[Opening Supplied records section]

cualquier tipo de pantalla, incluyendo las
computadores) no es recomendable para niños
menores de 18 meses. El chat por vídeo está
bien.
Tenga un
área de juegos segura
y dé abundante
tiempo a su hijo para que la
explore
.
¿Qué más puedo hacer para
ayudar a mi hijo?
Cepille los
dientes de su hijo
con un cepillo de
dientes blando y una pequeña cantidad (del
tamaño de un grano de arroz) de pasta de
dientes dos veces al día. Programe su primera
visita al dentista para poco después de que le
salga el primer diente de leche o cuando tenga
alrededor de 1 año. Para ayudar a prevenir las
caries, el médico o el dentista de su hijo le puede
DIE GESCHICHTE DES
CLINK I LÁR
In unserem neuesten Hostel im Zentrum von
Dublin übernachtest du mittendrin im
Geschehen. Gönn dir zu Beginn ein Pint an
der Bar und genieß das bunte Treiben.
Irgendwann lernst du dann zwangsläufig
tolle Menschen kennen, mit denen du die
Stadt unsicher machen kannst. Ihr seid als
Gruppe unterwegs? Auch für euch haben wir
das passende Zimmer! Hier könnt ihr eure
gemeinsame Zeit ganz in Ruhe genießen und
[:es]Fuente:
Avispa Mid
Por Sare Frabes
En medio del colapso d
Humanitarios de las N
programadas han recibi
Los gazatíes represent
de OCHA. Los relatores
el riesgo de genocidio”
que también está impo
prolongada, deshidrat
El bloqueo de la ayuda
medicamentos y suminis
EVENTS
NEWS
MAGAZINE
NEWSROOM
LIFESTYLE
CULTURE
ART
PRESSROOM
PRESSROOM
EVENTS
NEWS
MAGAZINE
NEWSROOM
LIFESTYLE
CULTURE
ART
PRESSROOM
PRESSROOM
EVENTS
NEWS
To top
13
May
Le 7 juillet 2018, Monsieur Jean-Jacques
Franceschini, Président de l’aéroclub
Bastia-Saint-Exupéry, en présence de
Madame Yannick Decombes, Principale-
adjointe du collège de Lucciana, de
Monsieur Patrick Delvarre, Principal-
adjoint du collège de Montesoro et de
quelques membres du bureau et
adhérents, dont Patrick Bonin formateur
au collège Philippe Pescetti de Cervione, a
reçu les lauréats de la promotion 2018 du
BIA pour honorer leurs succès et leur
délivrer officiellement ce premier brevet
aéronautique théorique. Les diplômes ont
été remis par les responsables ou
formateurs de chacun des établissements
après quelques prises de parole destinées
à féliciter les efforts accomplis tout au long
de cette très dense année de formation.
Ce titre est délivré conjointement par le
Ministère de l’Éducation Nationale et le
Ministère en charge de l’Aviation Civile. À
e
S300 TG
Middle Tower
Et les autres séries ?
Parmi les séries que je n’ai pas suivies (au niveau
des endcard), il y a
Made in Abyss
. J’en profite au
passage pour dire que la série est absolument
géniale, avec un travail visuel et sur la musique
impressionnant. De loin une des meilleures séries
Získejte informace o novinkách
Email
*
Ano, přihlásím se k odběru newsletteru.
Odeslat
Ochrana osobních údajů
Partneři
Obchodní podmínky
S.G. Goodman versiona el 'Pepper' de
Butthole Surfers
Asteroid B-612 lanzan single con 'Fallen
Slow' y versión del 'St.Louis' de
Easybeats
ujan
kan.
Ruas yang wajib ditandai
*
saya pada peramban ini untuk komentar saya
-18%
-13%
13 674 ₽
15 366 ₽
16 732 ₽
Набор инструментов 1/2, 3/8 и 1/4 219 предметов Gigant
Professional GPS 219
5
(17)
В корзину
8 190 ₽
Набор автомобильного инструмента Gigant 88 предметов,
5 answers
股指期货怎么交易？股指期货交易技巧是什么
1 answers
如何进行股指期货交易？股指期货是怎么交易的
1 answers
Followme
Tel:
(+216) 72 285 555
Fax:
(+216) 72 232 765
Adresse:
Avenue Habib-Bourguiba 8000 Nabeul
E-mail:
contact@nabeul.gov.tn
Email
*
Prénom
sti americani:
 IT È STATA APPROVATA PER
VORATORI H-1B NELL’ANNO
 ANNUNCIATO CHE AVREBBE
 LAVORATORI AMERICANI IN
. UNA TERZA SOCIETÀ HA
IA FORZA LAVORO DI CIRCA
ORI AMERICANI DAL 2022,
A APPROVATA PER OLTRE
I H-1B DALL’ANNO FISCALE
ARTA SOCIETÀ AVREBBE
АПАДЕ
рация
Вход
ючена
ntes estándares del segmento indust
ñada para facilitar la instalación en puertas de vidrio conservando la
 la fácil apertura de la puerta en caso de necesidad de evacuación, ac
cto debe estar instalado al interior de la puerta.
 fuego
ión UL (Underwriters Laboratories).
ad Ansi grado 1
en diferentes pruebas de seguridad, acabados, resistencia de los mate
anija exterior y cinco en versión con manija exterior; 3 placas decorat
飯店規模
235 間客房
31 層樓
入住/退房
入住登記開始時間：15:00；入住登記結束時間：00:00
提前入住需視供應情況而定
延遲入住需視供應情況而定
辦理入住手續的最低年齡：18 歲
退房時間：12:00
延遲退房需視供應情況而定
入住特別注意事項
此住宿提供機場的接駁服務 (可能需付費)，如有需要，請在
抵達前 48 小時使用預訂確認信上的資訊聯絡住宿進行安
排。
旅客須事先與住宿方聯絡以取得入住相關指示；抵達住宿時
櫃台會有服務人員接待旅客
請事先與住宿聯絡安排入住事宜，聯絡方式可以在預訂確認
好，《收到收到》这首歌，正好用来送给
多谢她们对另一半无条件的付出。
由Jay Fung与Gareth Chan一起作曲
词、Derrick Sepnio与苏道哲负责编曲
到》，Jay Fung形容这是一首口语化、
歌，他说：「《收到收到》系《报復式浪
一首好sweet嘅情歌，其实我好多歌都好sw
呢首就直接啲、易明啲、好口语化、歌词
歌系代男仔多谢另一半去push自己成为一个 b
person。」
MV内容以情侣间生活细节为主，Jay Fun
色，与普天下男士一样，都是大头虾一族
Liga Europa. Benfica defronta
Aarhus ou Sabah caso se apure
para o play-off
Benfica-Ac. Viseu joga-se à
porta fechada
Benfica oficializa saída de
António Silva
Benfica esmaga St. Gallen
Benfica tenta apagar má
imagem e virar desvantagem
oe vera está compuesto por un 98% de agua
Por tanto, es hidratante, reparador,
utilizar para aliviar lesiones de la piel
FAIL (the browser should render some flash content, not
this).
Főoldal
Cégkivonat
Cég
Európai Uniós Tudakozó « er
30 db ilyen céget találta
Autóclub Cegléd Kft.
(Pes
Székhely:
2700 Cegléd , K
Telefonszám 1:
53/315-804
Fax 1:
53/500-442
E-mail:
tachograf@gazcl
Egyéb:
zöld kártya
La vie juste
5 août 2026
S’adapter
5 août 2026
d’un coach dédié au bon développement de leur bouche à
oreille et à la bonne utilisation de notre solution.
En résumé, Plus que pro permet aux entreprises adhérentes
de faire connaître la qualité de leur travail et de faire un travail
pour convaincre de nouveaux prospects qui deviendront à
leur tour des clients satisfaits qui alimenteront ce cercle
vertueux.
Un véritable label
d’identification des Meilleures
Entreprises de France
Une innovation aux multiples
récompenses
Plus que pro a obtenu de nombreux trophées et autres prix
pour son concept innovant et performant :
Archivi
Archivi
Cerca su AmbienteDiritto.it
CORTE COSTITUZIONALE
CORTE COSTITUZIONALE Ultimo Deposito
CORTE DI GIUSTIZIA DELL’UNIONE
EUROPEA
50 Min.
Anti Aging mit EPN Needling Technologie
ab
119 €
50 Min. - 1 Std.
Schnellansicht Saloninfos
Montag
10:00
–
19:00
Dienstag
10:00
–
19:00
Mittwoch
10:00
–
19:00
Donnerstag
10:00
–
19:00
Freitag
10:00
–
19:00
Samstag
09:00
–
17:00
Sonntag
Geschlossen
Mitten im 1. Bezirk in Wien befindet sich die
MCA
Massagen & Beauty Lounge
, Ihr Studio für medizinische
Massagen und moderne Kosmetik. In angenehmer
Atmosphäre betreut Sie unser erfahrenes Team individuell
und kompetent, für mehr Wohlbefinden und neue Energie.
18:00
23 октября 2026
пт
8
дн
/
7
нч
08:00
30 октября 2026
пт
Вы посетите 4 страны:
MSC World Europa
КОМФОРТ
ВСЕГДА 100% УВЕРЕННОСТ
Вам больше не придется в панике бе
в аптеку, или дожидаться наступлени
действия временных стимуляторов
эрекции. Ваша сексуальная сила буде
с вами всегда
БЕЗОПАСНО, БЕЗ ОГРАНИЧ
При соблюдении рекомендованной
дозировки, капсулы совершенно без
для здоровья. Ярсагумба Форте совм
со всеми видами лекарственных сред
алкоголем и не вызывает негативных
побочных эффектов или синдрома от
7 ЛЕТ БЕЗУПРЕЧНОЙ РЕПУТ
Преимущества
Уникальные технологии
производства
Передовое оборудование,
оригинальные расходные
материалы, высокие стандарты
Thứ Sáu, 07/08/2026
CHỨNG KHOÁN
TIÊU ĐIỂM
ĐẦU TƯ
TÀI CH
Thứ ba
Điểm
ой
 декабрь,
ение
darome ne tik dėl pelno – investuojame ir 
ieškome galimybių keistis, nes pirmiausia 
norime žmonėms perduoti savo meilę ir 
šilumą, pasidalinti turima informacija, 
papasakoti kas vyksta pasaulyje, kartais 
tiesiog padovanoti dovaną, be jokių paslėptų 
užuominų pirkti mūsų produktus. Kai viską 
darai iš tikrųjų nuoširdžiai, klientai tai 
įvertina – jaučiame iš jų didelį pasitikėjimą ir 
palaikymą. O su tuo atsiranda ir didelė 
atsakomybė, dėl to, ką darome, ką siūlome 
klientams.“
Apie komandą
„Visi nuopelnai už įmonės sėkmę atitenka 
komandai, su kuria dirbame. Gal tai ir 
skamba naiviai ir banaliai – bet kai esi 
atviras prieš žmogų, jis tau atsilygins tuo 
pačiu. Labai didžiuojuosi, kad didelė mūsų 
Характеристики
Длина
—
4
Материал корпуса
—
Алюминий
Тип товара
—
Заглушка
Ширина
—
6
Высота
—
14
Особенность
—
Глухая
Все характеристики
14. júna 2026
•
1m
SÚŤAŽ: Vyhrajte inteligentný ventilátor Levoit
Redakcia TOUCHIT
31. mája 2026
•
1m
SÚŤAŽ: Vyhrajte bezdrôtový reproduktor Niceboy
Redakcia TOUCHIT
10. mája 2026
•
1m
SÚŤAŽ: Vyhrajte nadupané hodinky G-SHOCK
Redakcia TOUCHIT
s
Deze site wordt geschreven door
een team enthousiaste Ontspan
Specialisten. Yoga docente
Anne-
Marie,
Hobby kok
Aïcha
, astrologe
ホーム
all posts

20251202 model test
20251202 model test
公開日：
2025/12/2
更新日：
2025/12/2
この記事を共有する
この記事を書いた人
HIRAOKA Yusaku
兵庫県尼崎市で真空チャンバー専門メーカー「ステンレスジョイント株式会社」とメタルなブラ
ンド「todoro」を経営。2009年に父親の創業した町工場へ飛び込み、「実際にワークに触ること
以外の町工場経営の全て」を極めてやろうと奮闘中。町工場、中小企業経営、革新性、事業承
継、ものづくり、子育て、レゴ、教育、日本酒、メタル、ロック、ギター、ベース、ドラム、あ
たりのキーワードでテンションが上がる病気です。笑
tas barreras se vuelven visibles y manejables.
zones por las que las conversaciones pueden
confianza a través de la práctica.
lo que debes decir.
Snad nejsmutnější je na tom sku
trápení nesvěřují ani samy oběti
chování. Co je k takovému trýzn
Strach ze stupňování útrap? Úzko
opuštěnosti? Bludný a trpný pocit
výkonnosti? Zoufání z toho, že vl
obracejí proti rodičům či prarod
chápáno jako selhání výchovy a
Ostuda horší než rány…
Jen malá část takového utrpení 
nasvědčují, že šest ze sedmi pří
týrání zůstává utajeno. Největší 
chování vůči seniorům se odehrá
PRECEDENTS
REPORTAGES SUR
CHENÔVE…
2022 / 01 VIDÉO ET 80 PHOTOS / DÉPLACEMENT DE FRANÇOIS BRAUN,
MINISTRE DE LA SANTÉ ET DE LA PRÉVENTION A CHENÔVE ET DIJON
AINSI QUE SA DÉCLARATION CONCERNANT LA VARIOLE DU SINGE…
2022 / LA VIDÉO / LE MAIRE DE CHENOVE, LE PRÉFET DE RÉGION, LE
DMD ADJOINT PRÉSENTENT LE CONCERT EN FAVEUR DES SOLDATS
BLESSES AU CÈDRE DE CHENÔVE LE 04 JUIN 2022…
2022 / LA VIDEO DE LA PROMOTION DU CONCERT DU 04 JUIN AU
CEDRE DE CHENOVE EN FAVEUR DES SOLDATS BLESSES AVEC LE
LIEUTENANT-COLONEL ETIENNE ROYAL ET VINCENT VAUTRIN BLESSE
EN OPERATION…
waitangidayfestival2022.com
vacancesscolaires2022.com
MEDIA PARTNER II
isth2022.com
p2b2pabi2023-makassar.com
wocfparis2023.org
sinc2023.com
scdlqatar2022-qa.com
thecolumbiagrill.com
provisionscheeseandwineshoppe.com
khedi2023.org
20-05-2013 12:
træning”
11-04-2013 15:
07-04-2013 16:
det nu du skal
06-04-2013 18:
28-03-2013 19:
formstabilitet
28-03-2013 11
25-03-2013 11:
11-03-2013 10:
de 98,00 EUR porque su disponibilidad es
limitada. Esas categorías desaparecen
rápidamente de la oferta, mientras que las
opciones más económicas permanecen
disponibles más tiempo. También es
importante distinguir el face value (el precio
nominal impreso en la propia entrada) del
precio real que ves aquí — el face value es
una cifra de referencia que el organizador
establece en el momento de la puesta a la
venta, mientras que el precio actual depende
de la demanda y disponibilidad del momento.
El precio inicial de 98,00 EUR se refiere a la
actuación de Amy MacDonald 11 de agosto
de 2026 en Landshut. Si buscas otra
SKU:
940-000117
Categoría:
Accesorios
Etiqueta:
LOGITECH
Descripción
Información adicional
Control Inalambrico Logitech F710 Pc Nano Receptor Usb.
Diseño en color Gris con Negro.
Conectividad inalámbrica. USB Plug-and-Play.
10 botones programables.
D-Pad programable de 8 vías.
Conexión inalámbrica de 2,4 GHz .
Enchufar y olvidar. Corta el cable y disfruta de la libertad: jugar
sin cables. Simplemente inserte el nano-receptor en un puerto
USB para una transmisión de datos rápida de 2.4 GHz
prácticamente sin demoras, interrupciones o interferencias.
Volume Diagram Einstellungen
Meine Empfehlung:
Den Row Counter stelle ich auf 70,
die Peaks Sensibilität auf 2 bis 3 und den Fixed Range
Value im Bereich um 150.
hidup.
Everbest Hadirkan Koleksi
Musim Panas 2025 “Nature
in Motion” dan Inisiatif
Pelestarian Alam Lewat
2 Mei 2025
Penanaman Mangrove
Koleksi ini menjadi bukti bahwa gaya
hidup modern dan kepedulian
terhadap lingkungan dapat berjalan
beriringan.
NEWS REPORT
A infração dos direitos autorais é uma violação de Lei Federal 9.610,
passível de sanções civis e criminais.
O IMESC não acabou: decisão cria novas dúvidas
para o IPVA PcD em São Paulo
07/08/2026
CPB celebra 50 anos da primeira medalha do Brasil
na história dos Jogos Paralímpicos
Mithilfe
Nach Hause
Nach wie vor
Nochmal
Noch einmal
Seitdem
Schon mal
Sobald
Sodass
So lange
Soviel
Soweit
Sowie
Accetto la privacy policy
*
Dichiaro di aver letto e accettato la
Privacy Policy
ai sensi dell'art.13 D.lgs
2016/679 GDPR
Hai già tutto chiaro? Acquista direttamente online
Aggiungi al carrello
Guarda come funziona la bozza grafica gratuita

[Closing Supplied records section]

> Exercise requirements
Lines above that contain the string "CHENOVE" make up the answer.

> Exercise answer
2022 / LA VIDÉO / LE MAIRE DE CHENOVE, LE PRÉFET DE RÉGION, LE
CEDRE DE CHENOVE EN FAVEUR DES SOLDATS BLESSES AVEC LE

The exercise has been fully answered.